Answers to Quora Questions by Yair Davidiy
(3 May, 2018, 18 Iyar, 5778)
The Question was,
Why was Samuel against the institution of a monarchy in Israel?
When the Israelites were about to enter the land after coming out of Egypt and wandering through the Wilderness they were commanded to, somewhere along the line, appoint a monarch.
Deuteronomy 17:
14 When you enter the land which the LORD your God gives you, and you possess it and live in it, and you say, 'I will set a king over me like all the nations who are around me,' 15 you shall surely set a king over you whom the LORD your God chooses, one from among your countrymen you shall set as king over yourselves; you may not put a foreigner over yourselves who is not your countryman.

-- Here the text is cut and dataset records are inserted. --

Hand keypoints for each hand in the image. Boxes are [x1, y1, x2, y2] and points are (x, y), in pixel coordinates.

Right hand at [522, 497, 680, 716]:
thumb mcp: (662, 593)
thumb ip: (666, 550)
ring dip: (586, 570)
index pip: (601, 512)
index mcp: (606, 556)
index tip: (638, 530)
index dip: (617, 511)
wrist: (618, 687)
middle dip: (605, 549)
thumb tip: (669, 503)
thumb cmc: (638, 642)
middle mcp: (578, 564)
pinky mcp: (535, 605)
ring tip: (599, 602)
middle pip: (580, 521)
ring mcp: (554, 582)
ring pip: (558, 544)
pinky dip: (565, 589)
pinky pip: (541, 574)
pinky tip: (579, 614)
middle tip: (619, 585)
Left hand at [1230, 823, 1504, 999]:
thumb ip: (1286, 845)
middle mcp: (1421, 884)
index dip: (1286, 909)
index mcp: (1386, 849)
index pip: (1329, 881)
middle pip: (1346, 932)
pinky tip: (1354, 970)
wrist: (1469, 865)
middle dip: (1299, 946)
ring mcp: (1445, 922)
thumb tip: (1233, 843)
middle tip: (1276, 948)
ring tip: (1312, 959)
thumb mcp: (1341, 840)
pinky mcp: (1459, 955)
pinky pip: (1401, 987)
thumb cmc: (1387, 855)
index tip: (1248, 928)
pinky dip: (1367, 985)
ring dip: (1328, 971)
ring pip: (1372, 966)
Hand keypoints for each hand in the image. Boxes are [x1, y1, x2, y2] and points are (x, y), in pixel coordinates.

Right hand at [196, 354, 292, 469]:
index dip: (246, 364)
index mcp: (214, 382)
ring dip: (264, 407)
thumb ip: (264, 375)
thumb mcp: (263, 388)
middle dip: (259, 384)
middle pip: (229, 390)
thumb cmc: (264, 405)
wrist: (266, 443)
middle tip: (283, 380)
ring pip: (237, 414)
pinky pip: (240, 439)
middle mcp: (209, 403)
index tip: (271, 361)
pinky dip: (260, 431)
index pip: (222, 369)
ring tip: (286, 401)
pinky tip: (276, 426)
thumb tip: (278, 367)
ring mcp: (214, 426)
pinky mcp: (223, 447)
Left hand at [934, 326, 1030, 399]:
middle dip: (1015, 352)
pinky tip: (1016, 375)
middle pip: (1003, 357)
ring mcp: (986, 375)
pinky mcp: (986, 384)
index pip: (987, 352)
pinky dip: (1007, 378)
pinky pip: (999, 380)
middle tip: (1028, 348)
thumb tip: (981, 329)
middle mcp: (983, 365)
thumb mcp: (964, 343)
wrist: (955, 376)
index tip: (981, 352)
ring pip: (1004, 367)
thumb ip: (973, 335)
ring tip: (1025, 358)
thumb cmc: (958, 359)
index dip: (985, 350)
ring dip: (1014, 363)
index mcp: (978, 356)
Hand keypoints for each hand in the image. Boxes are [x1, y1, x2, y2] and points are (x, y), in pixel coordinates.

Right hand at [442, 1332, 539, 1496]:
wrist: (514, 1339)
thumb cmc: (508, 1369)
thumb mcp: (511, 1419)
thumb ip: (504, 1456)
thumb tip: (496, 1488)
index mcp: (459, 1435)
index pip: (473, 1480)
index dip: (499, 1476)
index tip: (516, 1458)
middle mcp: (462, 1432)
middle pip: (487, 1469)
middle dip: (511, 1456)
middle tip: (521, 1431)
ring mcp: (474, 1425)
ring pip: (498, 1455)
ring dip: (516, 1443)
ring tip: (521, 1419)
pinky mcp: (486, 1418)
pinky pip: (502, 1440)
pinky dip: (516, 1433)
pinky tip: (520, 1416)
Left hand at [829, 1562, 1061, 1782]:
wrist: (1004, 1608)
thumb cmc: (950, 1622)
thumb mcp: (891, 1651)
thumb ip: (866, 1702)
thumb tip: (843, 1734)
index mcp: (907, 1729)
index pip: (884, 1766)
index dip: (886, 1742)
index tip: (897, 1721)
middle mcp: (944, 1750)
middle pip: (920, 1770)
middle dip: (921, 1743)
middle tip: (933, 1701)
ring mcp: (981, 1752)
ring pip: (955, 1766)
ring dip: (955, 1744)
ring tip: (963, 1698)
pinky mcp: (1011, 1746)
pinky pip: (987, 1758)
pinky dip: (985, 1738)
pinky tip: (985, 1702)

Before they came into the westerns section of the Promised Land Moses died and was succeeded by Joshua. According to Maimonides, Joshua had the status of a king. After Joshua the people were ruled by a series of Judges and prophets and public assemblies, etc. Then came Samuel who was both a Judge and a prophet. In the time of Samuel the people requested a king. Samuel was upset because of this. His disquiet was approved by God.
1-Samuel (NASB) 8:
' 4 Then all the elders of Israel gathered together and came to Samuel at Ramah; 5 and they said to him, 'Behold, you have grown old, and your sons do not walk in your ways. Now appoint a king for us to judge us like all the nations.' 6 But the thing was displeasing in the sight of Samuel when they said, 'Give us a king to judge us.' And Samuel prayed to the LORD. 7 The LORD said to Samuel, 'Listen to the voice of the people in regard to all that they say to you, for they have not rejected you, but they have rejected Me from being king over them.'
It may be asked, How had the people offended? The option of appointing a king is mentioned in the Torah and is considered a commandment. The Sages (Talmud, Sanhedrin 21) commented that the elders of the people made the request for valid reasons. The younger members however had wished for a leader who would institute an idolatrous regime among them. This may be hinted at in the reply quoted above of the Almighty to Samuel,
"they have rejected Me from being king over them" (1-Samuel 4:7).
At all events, Saul son of Kish from the Tribe of Benjamin, became king. The real king of Israel was meant to be David who was still young at the time and came later. David was from the Tribe of Judah. If Saul had have been righteous he and his offspring would have been allowed to continue to reign alongside David. This was not to be however and the House of David replaced the House of Saul. The very name "Saul" connotes in Hebrew "borrowed, on loan." Saul had been intended from the beginning as a temporary monarch.
Does this mean that there was something wrong with the institution of monarchy per se?Â
The Commentator Isaac Abarbanel (1437-1508) says it does.
Other Commentaries say it does not.
The opinion of the Abarbanel however is especially interesting since in his lifetime he had served as a senior adviser to several monarchs and one republic.
Abarbanel had been treasurer to King Alfonso-V of Portugal. He was forced to flee to Castile (Spain). He then became a financial counselor to Queen Isabella, but left Spain when the Jews were expelled in 1492. He went to Naples (Italy) were he advised the king until French invaders forced him to move on. He went to other Italian city-states (Messina, Corfu, Monopoli) until reaching Venice where he became an adviser to the Republic. He died in Venice. All this while he had been writing an important and copious commentary to all Books of the Bible as well as various works on religious philosophy. Abarbanel mentions a few times in his Biblical Commentary that his family (along with the Dayan family and others in Spain at that time) were descended from King David.